Large batteries are a must-have to get anywhere near a comfortable range.

I wonder if larger battery packs fit in small cars. And it would also push the price beyond the level that people expect to pay for smaller cars.

[–] [email protected] 7 points 10 months ago (2 children)

Range anxiety is what pushed me to buy a Bolt over other EVs, but I do find that practically I don't need as many kms as it offers, especially in the summer.

Opinion: 400km is overkill for city driving in warm climates. Half the battery/range would be fine for virtually all daily use. I know everyone will anecdotally state their use case on why 200km is insufficient, but that's basically what the article is saying is part of the problem.

[–] [email protected] 7 points 10 months ago (2 children)

People also forget that rental cars exist.

For the handful of actual long-range drives a typical person needs to take in a given year, it'd almost certainly be cheaper to rent a different car rather than spend extra to get a huge-range EV. But relatively short-range EVs are basically not a thing because of how universal these range anxieties are. Not to even mention that the available rentals aren't a great situation either, given how universal it is for people to own these long-range vehicles.

Our society is a damn prisoner's dilemma.

[–] [email protected] 8 points 10 months ago

A lot of that range anxiety will start to evaporate as charging (both slow and fast) becomes more ubiquitous. If I can charge to 80% in 15 minutes I don't need a lot more than 2-3 hours of drive time on a single charge, so long as there's a charging station at that interval.

[–] [email protected] 1 points 10 months ago

Rental cars are incredibly expensive in some states. If I wanted to rent one in Tasmania for ten days, it would have been cheaper to buy a car and abandon it than rent one. Less of a problem at home in NSW.

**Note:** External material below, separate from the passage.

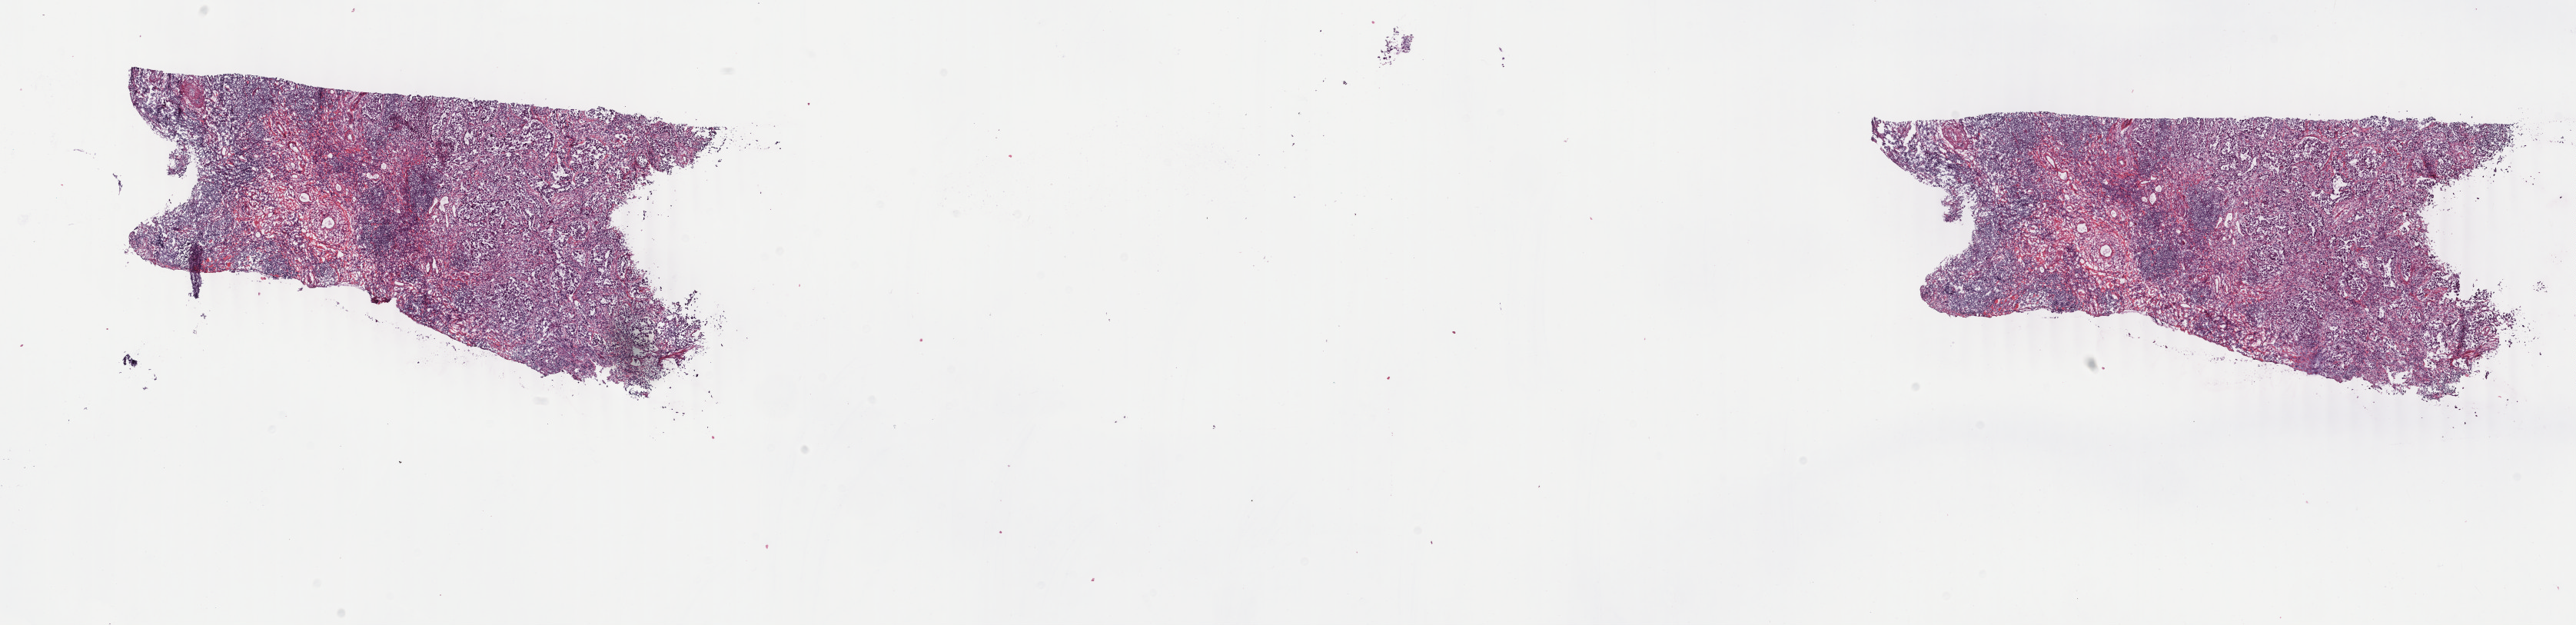
Whole-slide histology image, H&E — a low-resolution overview of the entire scanned area, about 26.7 x 6.5 mm (acquisition: 40x scan); frozen section; primary tumour sample from the lung. Male, age 70 years at initial diagnosis. Composition of this section per pathologist review: tumour cells 60%, tumour nuclei 60%, normal cells 0%, stromal cells 40%, necrosis 0%. Infiltration values recorded for this section: lymphocyte infiltration 10%, monocyte infiltration 2%, neutrophil infiltration 2%.
TNM: T1a N0 MX. AJCC pathologic stage: IA. Pathologic diagnosis: Adenocarcinoma with mixed subtypes (lower lobe, lung). Laterality: right.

[–] [email protected] 3 points 10 months ago

It’s also worth nothing that in the US, 200km is more than sufficient to navigate the entire interstate highway system from end to end and coast to coast. Moreover, when going on long trips charging speed is more important than range, so long as your range is over that 200km barrier.

Now the system is not perfect, especially out west where the state highway system is more important and I can personally attest to a few 600km gaps, but the solution to that problem is to put in a few dozen infill fast chargers in the small forgotten backroads towns, and in the mean time just eating the fifteen percent longer detour to use the interstate highway network.